La révision générale des politiques publiques (RGPP), lancée et menée tambour battant par le gouvernement de François Fillon à compter de 2008, a permis de refaçonner de fond en comble l’administration de l’Etat, en particulier l’administration déconcentrée, qui a été réaménagée dans le cadre de la réforme de l’administration territoriale de l’Etat (RéATE). On en connaît les lignes de force, dont on observe d’ailleurs les effets concrets : positionnement des centres d’autorité à l’échelon régional et constitution d’une forme de « gouvernement régional » autour du préfet, regroupement des services au sein de huit grands services régionaux et de quatre (parfois cinq) structures départementales. Le vieux système départementaliste, hérité de la IIIe République et qui a connu une certaine apogée avec la structuration, en 1964, de puissantes directions départementales liées à chaque ministère, est bel et bien mort, tout au moins sur ce premier segment du système politico-administratif local. Reste à savoir de ce qu’il adviendra du second, à savoir l’administration décentralisée, mais c’est une autre histoire…
A peine l’encre des textes avait-elle séché, et surtout à peine les services avaient-ils été mis en ordre de marche, le plus souvent douloureusement, que la RGPP disparaissait pour faire place à la modernisation de l’action publique (MAP), lancée par le gouvernement de Jean-Marc Ayrault. Celle-ci est assise sur les décrets du 31 octobre 2012 qui mettent en place le secrétariat général pour la modernisation de l’action publique (SGMAP) ainsi que le comité interministériel pour la modernisation de l’action publique (CIMAP).
Cette nouvelle machinerie commence déjà à produire des effets, en retenant des méthodes radicalement différentes de celles adoptées pour la RGPP. C’est ce qu’exprime un rapport parlementaire publié en décembre par le comité d’évaluation et de contrôle des politiques publiques de l’Assemblée nationale (n° 435) : la précédente réforme s’étant caractérisée par « son caractère abrupt, hiérarchique et confiné » et ayant constitué un « exercice avant tout budgétaire », la MAP doit reposer sur la participation des parlementaires et des usagers, notamment en confiant au Défenseur des droits le soin de recueillir la parole de ces derniers et en accordant un rôle décisif aux citoyens par le recours à l’évaluation et par l’aménagement de procédures indépendantes et objectives.
C’est ainsi que, lors de sa première séance de travail du 18décembre 2012, le CIMAP a défini une liste de politiques publiques devant faire l’objet des trois premiers cycles d’évaluation programmés entre janvier et juillet 2013. Dans le champ de l’action sociale, sont entre autres concernés les politiques d’insertion, le pilotage de l’allocation aux adultes handicapés, la scolarisation des enfants handicapés, la politique de la petite enfance, les aides à la famille, la politique du logement ou encore la tarification des établissements médico-sociaux (1)… Vaste chantier aux effets potentiels larges, si l’on en juge par cette liste à la Prévert.
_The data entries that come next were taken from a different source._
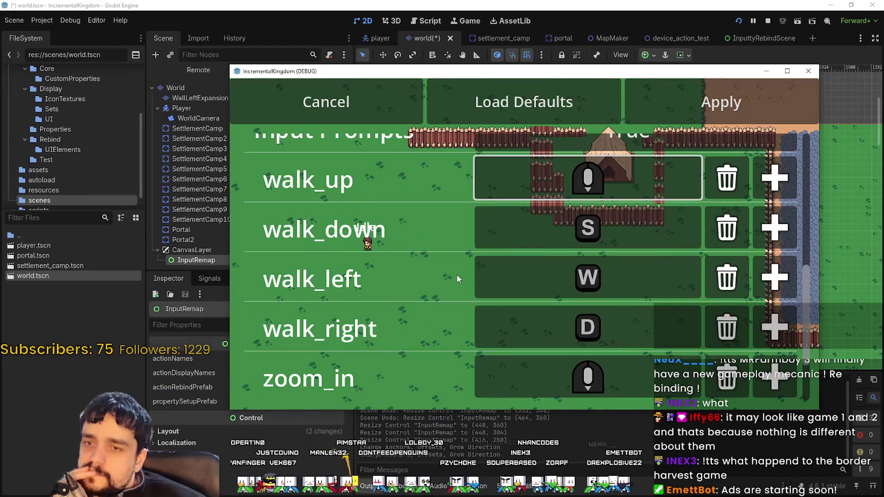
pyautogui.click(524, 102)
pyautogui.scroll(3, 624, 299)
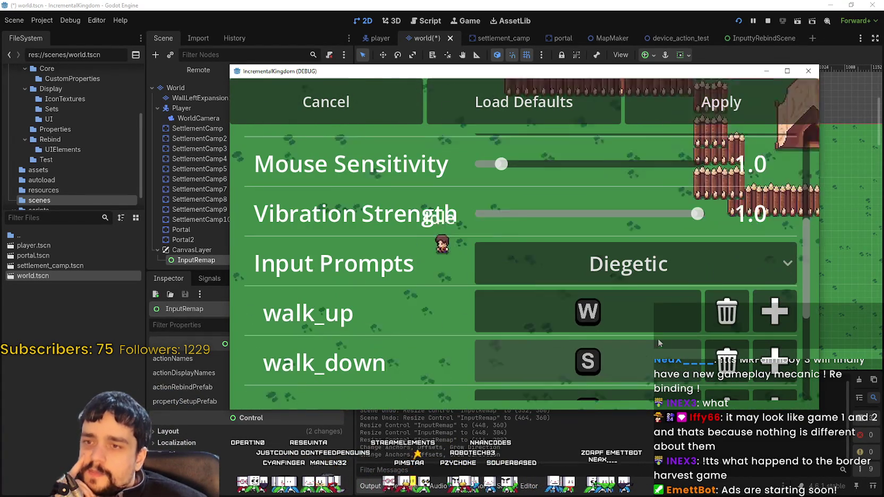
pyautogui.click(625, 274)
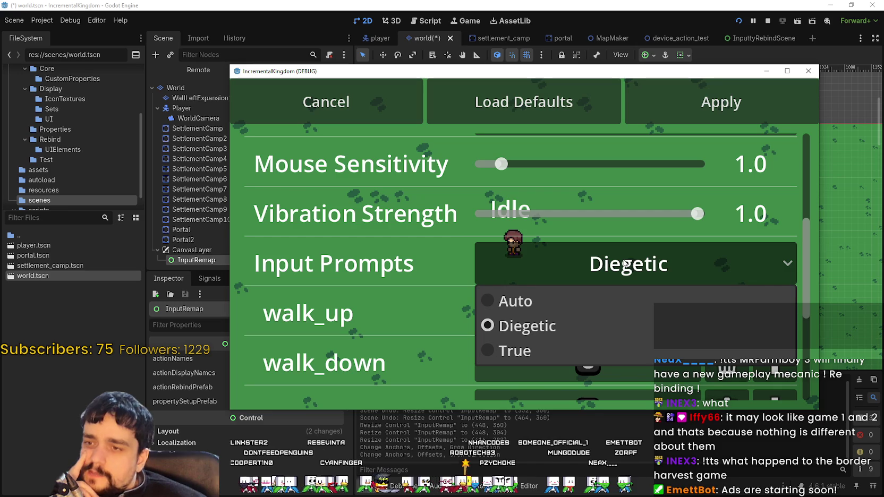
pyautogui.click(625, 264)
# Scroll through the bindings list to check the W, S, A and D walk keys.
pyautogui.scroll(-5, 411, 320)
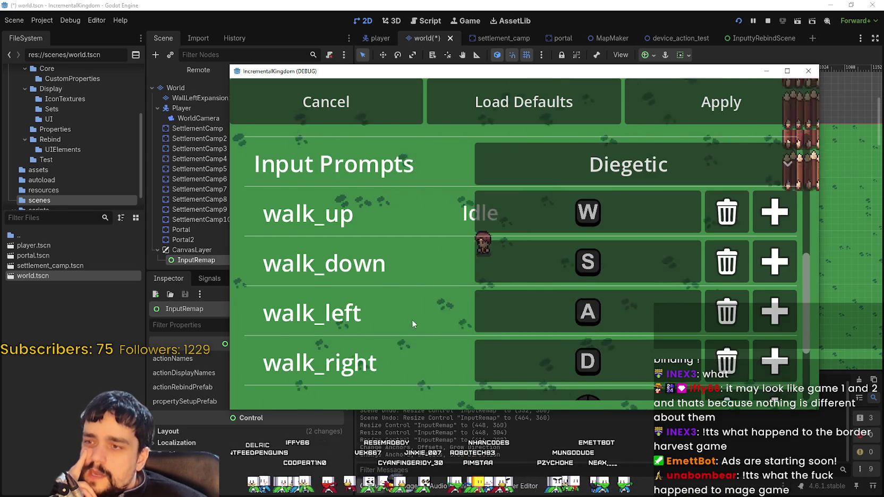
pyautogui.scroll(2, 431, 306)
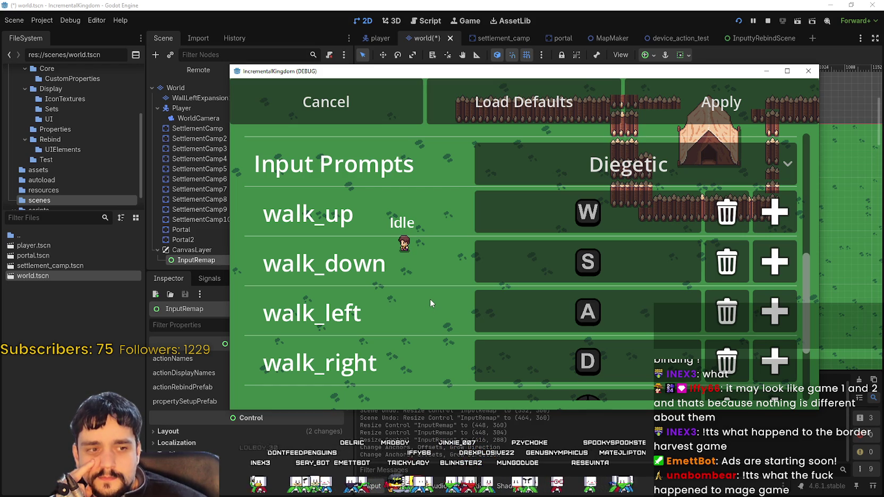
pyautogui.scroll(1, 427, 298)
pyautogui.scroll(1, 426, 298)
pyautogui.scroll(-4, 426, 298)
pyautogui.scroll(3, 427, 298)
pyautogui.scroll(-3, 426, 297)
pyautogui.scroll(4, 425, 297)
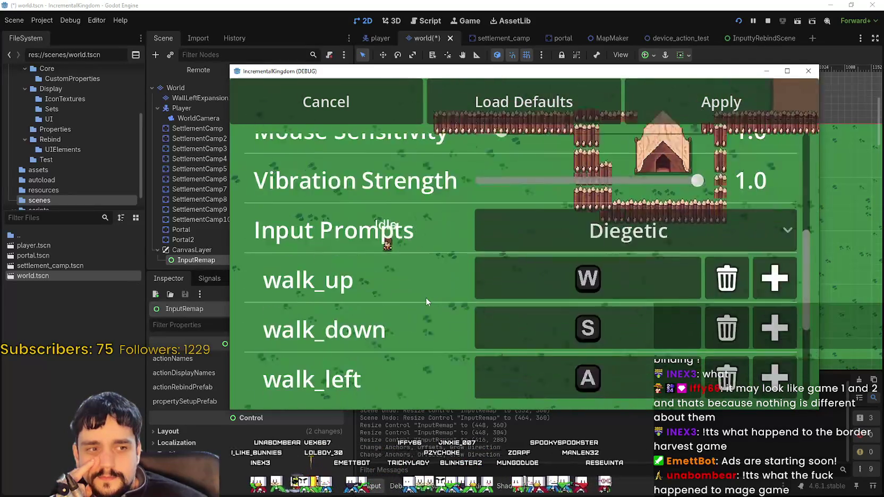
pyautogui.scroll(1, 426, 297)
pyautogui.scroll(-5, 425, 299)
pyautogui.scroll(-1, 424, 299)
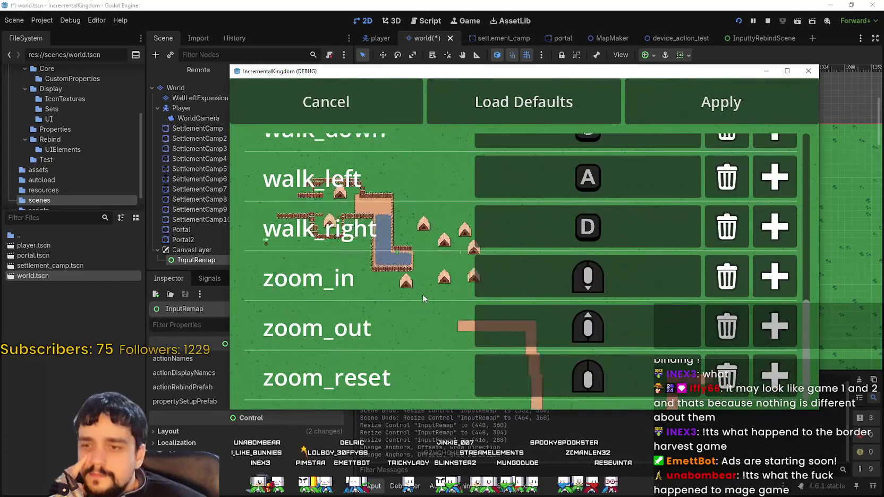
pyautogui.scroll(3, 424, 298)
pyautogui.scroll(1, 423, 297)
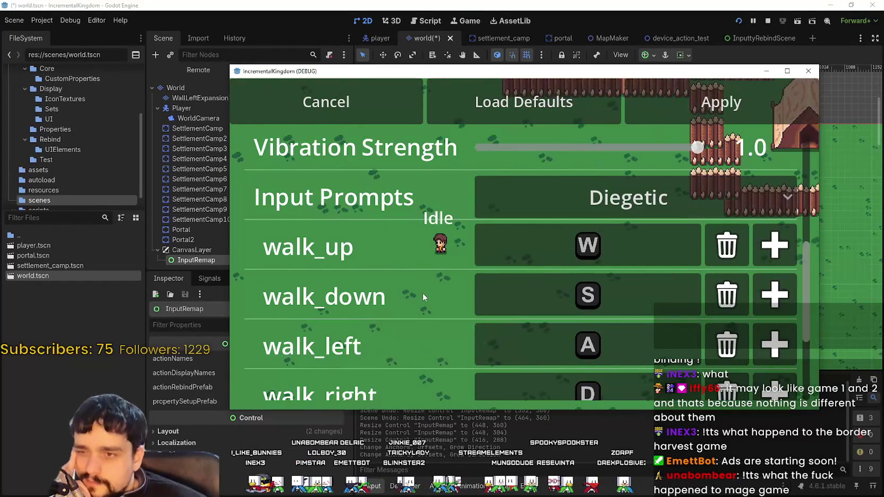
pyautogui.scroll(-3, 423, 298)
pyautogui.scroll(3, 423, 297)
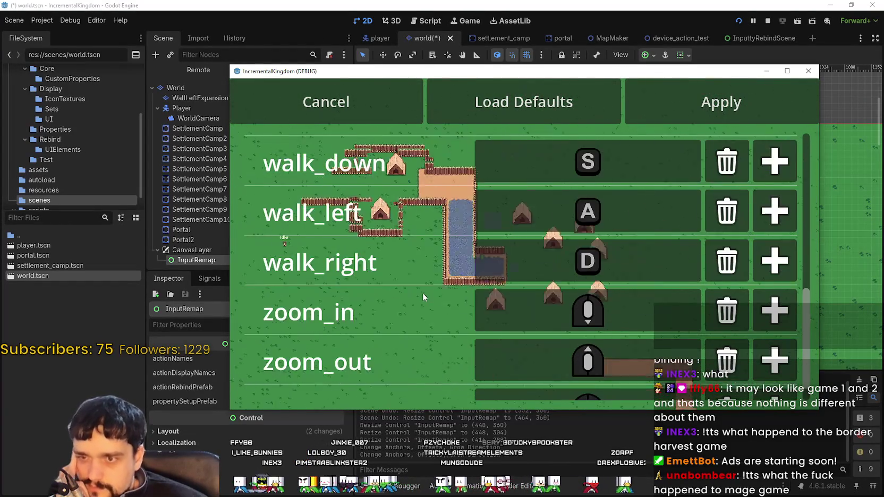
pyautogui.scroll(-2, 420, 290)
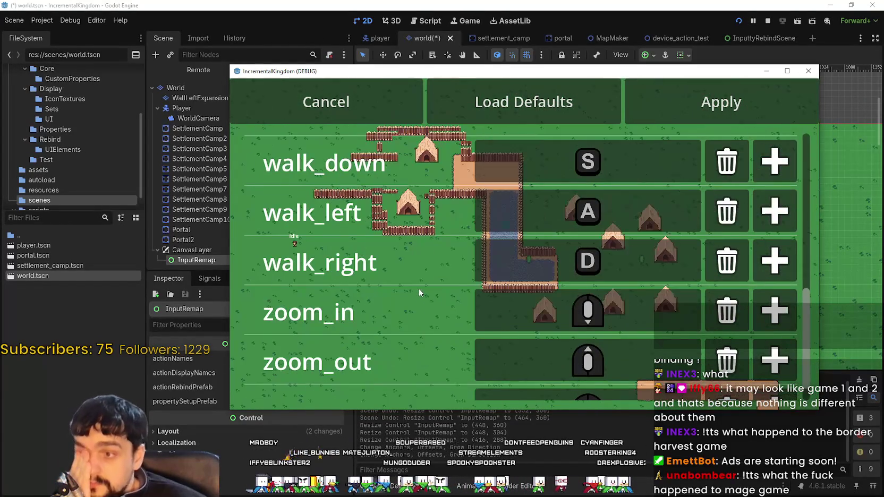
pyautogui.scroll(1, 417, 288)
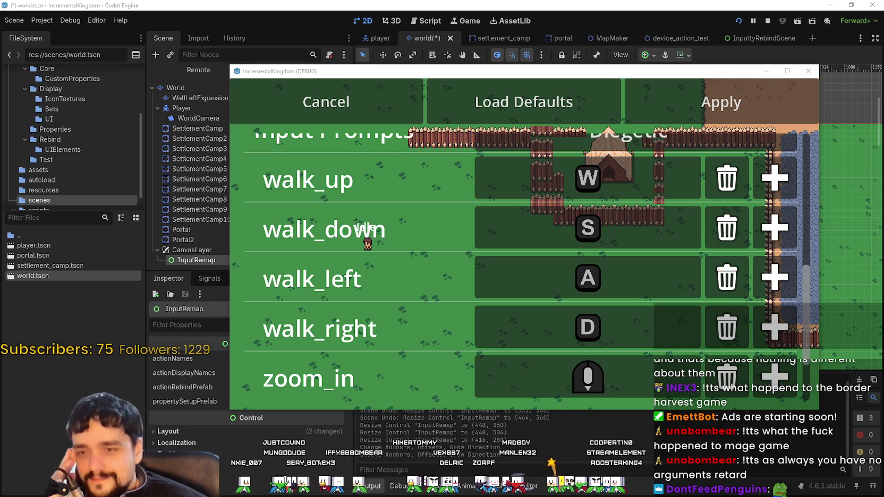
# Drag Vibration Strength down to 0.38.
pyautogui.scroll(-2, 812, 261)
pyautogui.scroll(-1, 819, 369)
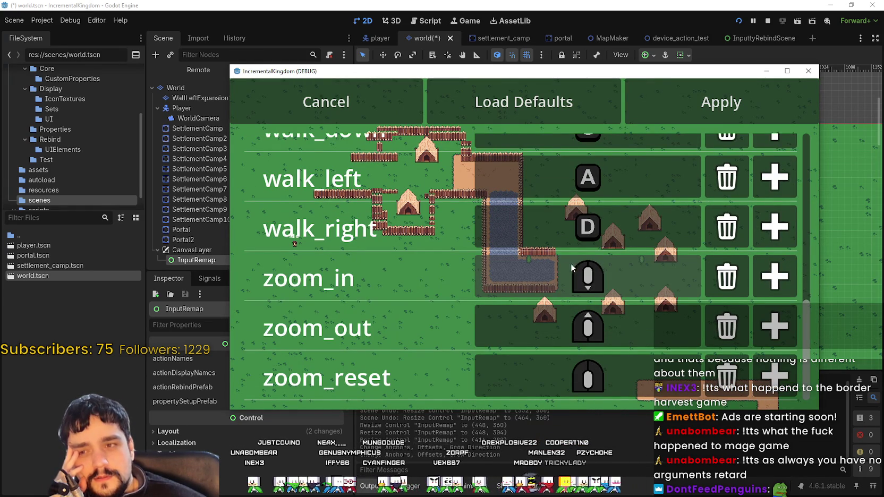
pyautogui.scroll(3, 622, 355)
L’objectif affiché est de remettre l’évaluation au cœur de la modernisation de l’action publique. Une louable orientation, l’évaluation n’ayant en fait pas été véritablement prise au sérieux après son lancement prometteur par le gouvernement Rocard dans les années 1990. Le mouvement général qui affecte les organisations collectives, et notamment les services publics, engage depuis vingt ans des logiques de mutations auxquelles on ne parvient pas jusqu’à maintenant à donner un sens qui fasse suffisamment consensus. Il s’ensuit que les structures, mises en position défensive, s’adaptent plus qu’elles ne changent sous la pression diffuse de leur environnement ou, dans la version RGPP, sous la contrainte d’injonctions descendantes réduites aux seules considération financières. La MAP choisit une toute autre stratégie de réforme visant à engager un véritable changement de notre modèle de service public tout en conservant, on l’espère, ses valeurs et finalités fondatrices.
Il conviendra tout d’abord que l’évaluation, qui en est le cœur, prenne une dimension véritablement démocratique et s’érige en un instrument de production du « sens » en ne se réduisant pas à une méthode de rationalisation. Il faut aussi espérer que ce qui aurait pu se faire moins difficilement dans la décennie 1990 ne bute maintenant sur les difficultés de l’heure. « Changer » devient une gageure lorsque les contraintes externes sont fortes, les acteurs sont usés par vingt ans de transformations erratiques et les groupes et corporations sont aux aguets pour défendre leurs intérêts. Autrement dit, et pour plagier Pierre Dac, il faudrait que l’évaluation aide à « penser le changement », sinon elle ne fera que « changer le pansement »…
(1) Voir ASH n° 2788 du 21-12-12, p. 8.